### [WORK INSTRUCTIONS]
Gather every line of the listing that contains the word "власти", treating uppercase and lowercase as different.
..............................
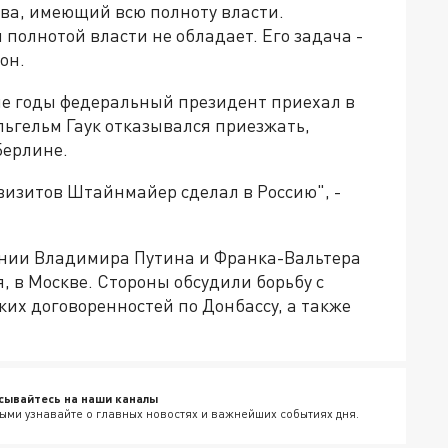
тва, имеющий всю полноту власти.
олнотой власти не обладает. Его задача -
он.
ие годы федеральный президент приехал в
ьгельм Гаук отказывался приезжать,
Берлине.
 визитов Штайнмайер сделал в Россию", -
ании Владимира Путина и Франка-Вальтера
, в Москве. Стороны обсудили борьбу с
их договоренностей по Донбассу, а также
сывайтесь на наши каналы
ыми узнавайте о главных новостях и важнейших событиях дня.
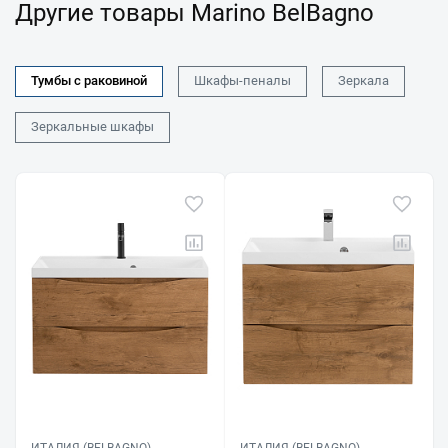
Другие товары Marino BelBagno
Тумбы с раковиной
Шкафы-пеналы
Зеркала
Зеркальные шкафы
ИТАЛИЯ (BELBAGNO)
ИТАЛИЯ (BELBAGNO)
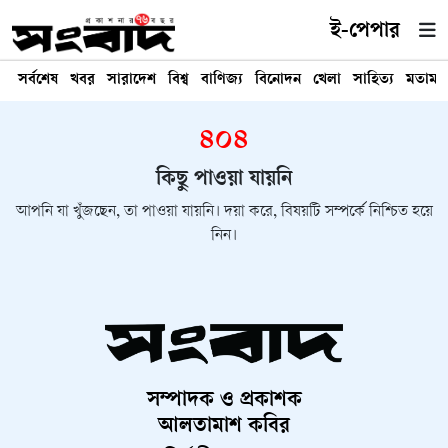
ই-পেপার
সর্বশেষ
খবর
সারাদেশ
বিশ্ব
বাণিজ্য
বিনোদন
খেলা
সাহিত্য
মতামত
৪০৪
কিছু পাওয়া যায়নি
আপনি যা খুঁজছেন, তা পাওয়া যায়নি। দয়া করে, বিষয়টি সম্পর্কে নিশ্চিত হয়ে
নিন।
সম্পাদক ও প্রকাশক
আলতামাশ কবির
..............................
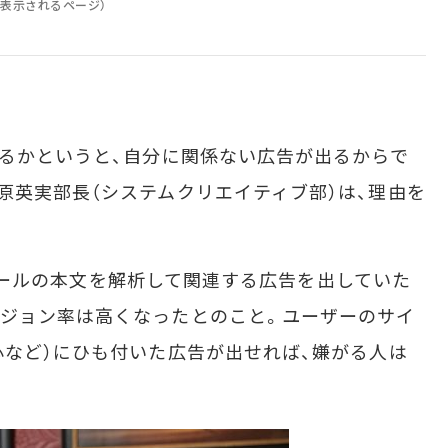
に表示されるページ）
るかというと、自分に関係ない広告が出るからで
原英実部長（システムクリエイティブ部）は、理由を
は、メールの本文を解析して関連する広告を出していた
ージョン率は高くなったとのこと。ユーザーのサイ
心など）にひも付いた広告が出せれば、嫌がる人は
..............................
### [WRITTEN SOLUTION]
тва, имеющий всю полноту власти.
олнотой власти не обладает. Его задача -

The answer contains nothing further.